Servers can classify their own tools with annotations like "read-only," "destructive," or "open-world," but Notion hasn't verified custom servers for accuracy and completeness.
Notion displays these attributes in the Agent settings.
Agents can take action based on the response
: After making tool calls, Notion Agents use AI to infer the next steps to take based on the information that’s returned.

To learn more about Custom Agents sharing and permissions, see this article.
To better understand and limit the risk of external connections, we recommend the following best practices:
Only add servers you trust. If you're not an administrator of your workspace, seek approval before adding a new connection. Verify the server is well-known by researching reputable sources and staying informed of any changes to functionality or scope announced by the provider.

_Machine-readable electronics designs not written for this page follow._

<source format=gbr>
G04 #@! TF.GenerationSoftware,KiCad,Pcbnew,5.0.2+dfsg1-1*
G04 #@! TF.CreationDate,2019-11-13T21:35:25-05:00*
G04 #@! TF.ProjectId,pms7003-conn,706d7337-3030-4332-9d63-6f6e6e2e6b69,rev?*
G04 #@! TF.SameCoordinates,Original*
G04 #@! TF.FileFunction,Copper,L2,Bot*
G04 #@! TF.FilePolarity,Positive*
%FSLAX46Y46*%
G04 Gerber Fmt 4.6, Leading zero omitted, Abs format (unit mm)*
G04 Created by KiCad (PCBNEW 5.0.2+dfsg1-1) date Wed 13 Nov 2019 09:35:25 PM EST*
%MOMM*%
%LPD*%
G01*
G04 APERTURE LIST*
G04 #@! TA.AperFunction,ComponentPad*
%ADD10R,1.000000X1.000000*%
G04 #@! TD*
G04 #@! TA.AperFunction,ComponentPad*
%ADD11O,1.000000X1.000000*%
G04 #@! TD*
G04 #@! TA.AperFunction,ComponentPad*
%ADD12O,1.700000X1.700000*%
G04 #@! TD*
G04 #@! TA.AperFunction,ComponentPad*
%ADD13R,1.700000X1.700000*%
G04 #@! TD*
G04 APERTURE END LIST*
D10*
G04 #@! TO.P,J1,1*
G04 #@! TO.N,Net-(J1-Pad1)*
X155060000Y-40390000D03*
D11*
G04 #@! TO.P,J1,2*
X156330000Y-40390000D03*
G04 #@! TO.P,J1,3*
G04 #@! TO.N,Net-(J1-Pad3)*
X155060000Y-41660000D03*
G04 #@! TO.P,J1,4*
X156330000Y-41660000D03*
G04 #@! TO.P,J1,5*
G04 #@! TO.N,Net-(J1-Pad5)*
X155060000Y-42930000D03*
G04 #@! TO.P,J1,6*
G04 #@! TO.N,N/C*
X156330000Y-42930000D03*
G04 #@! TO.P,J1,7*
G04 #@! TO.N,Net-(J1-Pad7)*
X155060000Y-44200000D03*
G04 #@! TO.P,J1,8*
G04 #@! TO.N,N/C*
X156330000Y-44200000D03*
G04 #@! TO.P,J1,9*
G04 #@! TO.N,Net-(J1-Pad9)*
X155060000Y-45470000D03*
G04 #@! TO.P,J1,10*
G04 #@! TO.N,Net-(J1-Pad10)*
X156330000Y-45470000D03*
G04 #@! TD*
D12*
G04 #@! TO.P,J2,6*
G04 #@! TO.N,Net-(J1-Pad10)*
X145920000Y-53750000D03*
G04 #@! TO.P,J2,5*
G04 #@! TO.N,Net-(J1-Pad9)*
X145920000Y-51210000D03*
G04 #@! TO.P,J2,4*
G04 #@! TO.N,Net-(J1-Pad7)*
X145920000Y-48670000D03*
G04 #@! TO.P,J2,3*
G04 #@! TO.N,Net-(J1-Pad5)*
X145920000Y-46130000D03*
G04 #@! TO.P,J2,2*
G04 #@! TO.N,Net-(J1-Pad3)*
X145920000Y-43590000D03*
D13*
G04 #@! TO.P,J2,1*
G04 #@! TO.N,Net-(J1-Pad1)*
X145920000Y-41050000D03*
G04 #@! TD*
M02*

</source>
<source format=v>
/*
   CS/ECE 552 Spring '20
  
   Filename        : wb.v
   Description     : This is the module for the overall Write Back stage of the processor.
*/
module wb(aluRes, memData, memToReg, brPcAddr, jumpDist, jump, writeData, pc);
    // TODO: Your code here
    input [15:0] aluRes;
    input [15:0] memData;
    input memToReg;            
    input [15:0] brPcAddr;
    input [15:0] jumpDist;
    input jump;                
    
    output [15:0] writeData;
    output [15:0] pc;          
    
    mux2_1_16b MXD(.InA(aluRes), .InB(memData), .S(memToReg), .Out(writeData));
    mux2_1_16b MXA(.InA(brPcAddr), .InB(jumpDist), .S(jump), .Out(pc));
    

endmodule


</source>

Notion scrutinizes built-in servers in the "Add connection" dialog more closely than custom MCP servers your team adds. This doesn't guarantee the server's availability or protection of your data's confidentiality and integrity. Review the quality of all connections and follow the guidance below.
Limit the data shared with your agent. When in doubt, create a new agent for specific purposes with minimal tools and access. Don't share pages or databases the agent doesn't need. Select read-only access unless edits are necessary.
If an agent lacks access to content, it can't share it with an MCP server, reducing the risk from servers that may become malicious.
Limit the tools and resources you enable
. Review agent settings after adding a new connection. Disable any tools you don't need or that lack clear descriptions of what they do.
Prompt for confirmation. Notion defaults to requesting human confirmation for tool calls on all non-read-only tools. Use this setting whenever possible to keep a human in the loop. For background or externally triggered tasks, test the agent first with the most restrictive settings, reviewing each tool call before approving.
Verifying what a connection does before granting unchecked access reduces risk from potentially malicious servers and protects your data.
Review tool call results to ensure side effects align with the tool's published interface and scope. For example, if you expected a payment refund, verify only the intended payment was affected.